The first form, on which stands a new logo.

Mail.ru - working moments

It looks like the method mentioned above, they sent some documents, there can be quite a few variations:







Click on the link and the user is prompted to enter a password. Since the login has already been substituted - the majority of ordinary users will enter their password “on the machine”:

Mail.ru - the message was not delivered

You did not receive an important letter, but our service notified you about it, including some incomprehensible message headers for greater accuracy:



And there is already a familiar form:

Mail.ru - increase the volume of the box

Another leader of my credibility hit parade:



In the transition we get to the form of increasing the volume of the box:



Another type of such letter:



Under the link we see the form:



It looks like the method above, but the phishing domain is no longer working:



Link to: cew-

Mail.ru - security notification

Someone hacked your mail, urgently run to change the password:



Phishing link redirect on pechatay-prosto.ru/js/?Login=privethabr@mail.ru (no longer works).

Yandex - security notice

Do not confirm the account - block the mail:



Under the link the form, with already substituted account name:

Yandex - mailbox reactivation

Again, you must perform some actions:



Added a lot of "believable" details:

Distribution of malicious files / cryptographs

Using the current economic situation and the fears of people, the attackers send out letters imitating notifications from payment systems and judicial or executive authorities:

A letter containing instructions for "confirming" a domain name from Roskomnadzor (in fact, the user will install a shell on his site):



A letter from the arbitration court, containing a link to the crypto-fiber:



Letter from Sberbank on a loan issued (with reference to the crypto-glass):

Safety regulations

1. A letter prompting you to take some immediate action should alert you: check who it came from, the domain and the link.
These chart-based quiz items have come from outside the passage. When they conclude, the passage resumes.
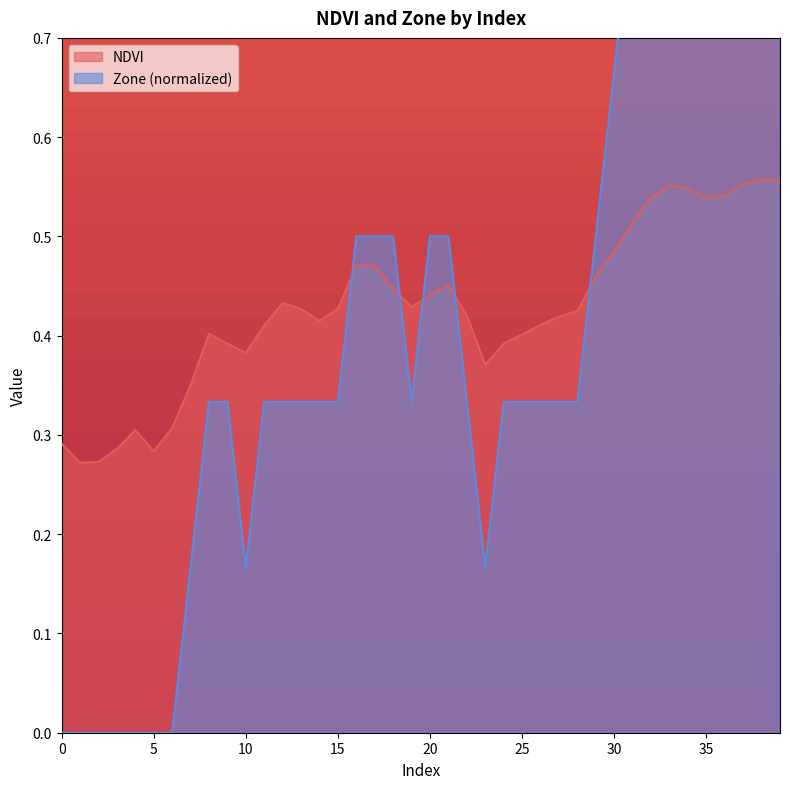

What is the sum of the Zone values at 15 and 22?

0.7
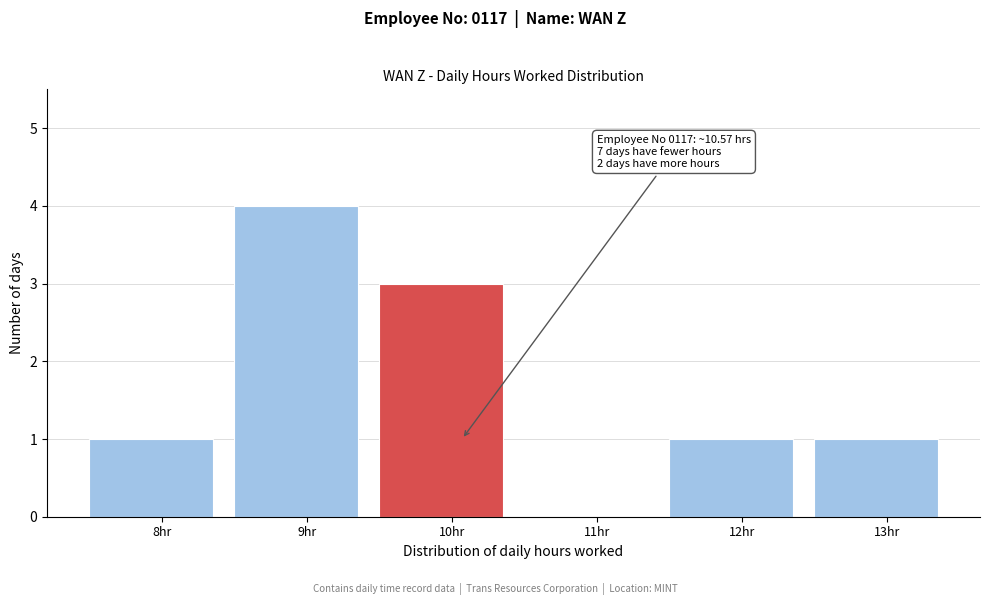

Reading right to left, what are all the values shown in this chart?

13hr=1	12hr=1	11hr=0	10hr=3	9hr=4	8hr=1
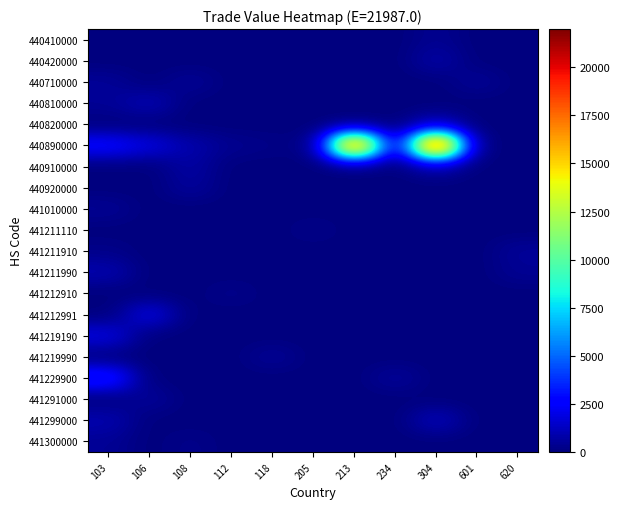

Reading right to left, what are all the values shown in this chart?

440410000: 620=0	601=0	304=373	234=0	213=0	205=0	118=0	112=0	108=0	106=0	103=0
440420000: 620=0	601=0	304=799	234=0	213=0	205=0	118=0	112=0	108=0	106=0	103=0
440710000: 620=0	601=496	304=0	234=0	213=0	205=0	118=0	112=0	108=496	106=0	103=503
440810000: 620=0	601=0	304=0	234=0	213=0	205=0	118=0	112=0	108=0	106=1080	103=459
440820000: 620=0	601=0	304=1070	234=0	213=0	205=0	118=0	112=0	108=0	106=0	103=0
440890000: 620=0	601=0	304=21987	234=900	213=20037	205=0	118=210	112=350	108=891	106=1916	103=2814
440910000: 620=0	601=0	304=744	234=0	213=0	205=0	118=0	112=0	108=736	106=0	103=0
440920000: 620=0	601=0	304=0	234=0	213=0	205=0	118=0	112=0	108=592	106=0	103=0
441010000: 620=0	601=0	304=0	234=0	213=0	205=0	118=0	112=0	108=0	106=0	103=450
441211110: 620=0	601=0	304=0	234=0	213=0	205=250	118=0	112=0	108=0	106=0	103=0
441211910: 620=523	601=0	304=0	234=0	213=0	205=0	118=0	112=0	108=0	106=0	103=223
441211990: 620=423	601=0	304=0	234=0	213=0	205=0	118=0	112=0	108=0	106=0	103=980
441212910: 620=0	601=0	304=0	234=0	213=0	205=0	118=0	112=288	108=0	106=0	103=0
441212991: 620=0	601=0	304=0	234=0	213=0	205=0	118=0	112=0	108=0	106=2014	103=0
441219190: 620=0	601=0	304=0	234=0	213=0	205=0	118=0	112=0	108=0	106=0	103=1921
441219990: 620=0	601=0	304=0	234=0	213=0	205=0	118=500	112=0	108=0	106=0	103=0
441229900: 620=0	601=0	304=0	234=579	213=0	205=0	118=0	112=0	108=0	106=0	103=3645
441291000: 620=0	601=0	304=0	234=0	213=0	205=0	118=0	112=0	108=0	106=561	103=0
441299000: 620=0	601=0	304=1216	234=0	213=0	205=0	118=0	112=0	108=0	106=0	103=978
441300000: 620=0	601=0	304=0	234=0	213=0	205=0	118=0	112=0	108=250	106=0	103=448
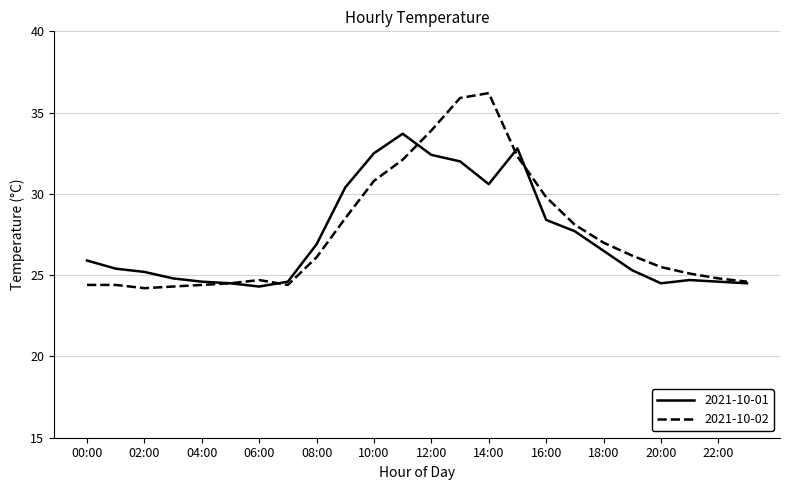

True or false: 2021-10-01 has more than 2 points higher than both neighbors.

True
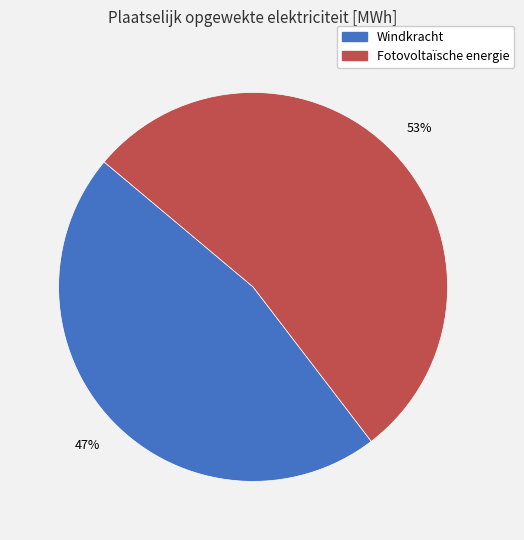

To the nearest percent, what portion does Fotovoltaïsche energie represent?

53%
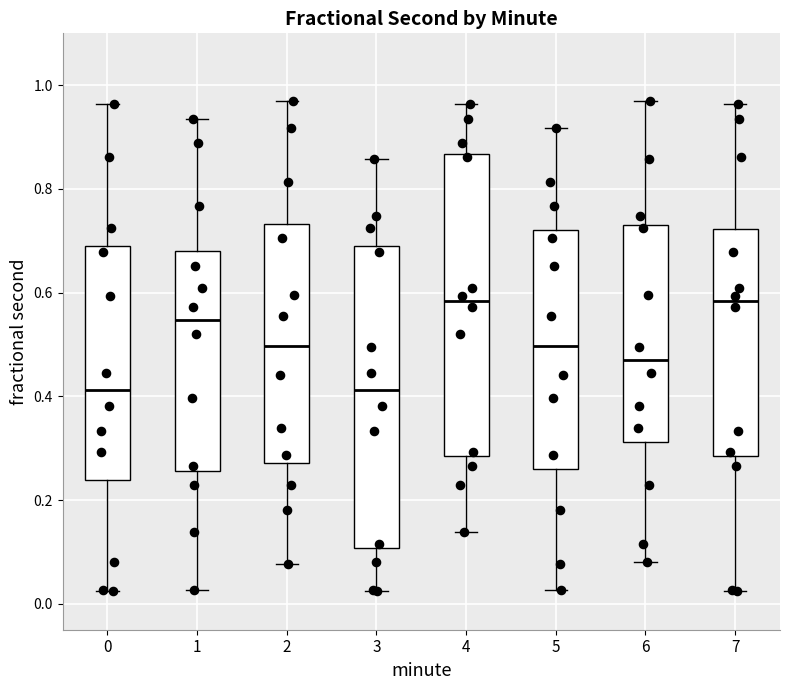

Reading left to right, read every box against the y-axis: the position of its median line, the range the box covers, and the ends of its whiskers. The values are not printed on the chart, so give them approximately, as read against the axis.

0: median 0.42, box 0.24 to 0.68, whiskers 0.02 to 0.96
1: median 0.54, box 0.26 to 0.68, whiskers 0.02 to 0.94
2: median 0.50, box 0.28 to 0.74, whiskers 0.08 to 0.98
3: median 0.42, box 0.10 to 0.68, whiskers 0.02 to 0.86
4: median 0.58, box 0.28 to 0.86, whiskers 0.14 to 0.96
5: median 0.50, box 0.26 to 0.72, whiskers 0.02 to 0.92
6: median 0.46, box 0.32 to 0.74, whiskers 0.08 to 0.98
7: median 0.58, box 0.28 to 0.72, whiskers 0.02 to 0.96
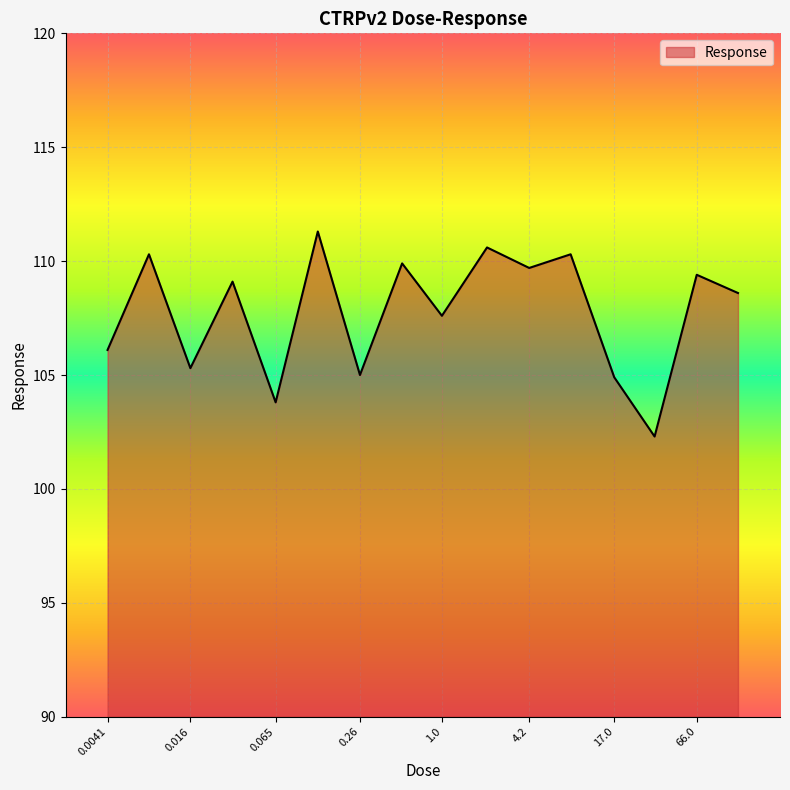

How many lines are shown in the chart?

1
If in doubt, ask the experts.
2. If something is imposed on you or sent to something you do not have a relationship with, it is better to delete this letter.
3. Do not follow suspicious links in the letter, even if they came in messages from your friends or from some official addresses.
4. Letters from courts of law or organs: do not be lazy, find the telephone of this department and call. Just because no court decisions or notifications of overdue loans does not send. And in 99% of cases you will receive a notification by regular mail.
5. Use two-factor authentication: most email services currently support this technology.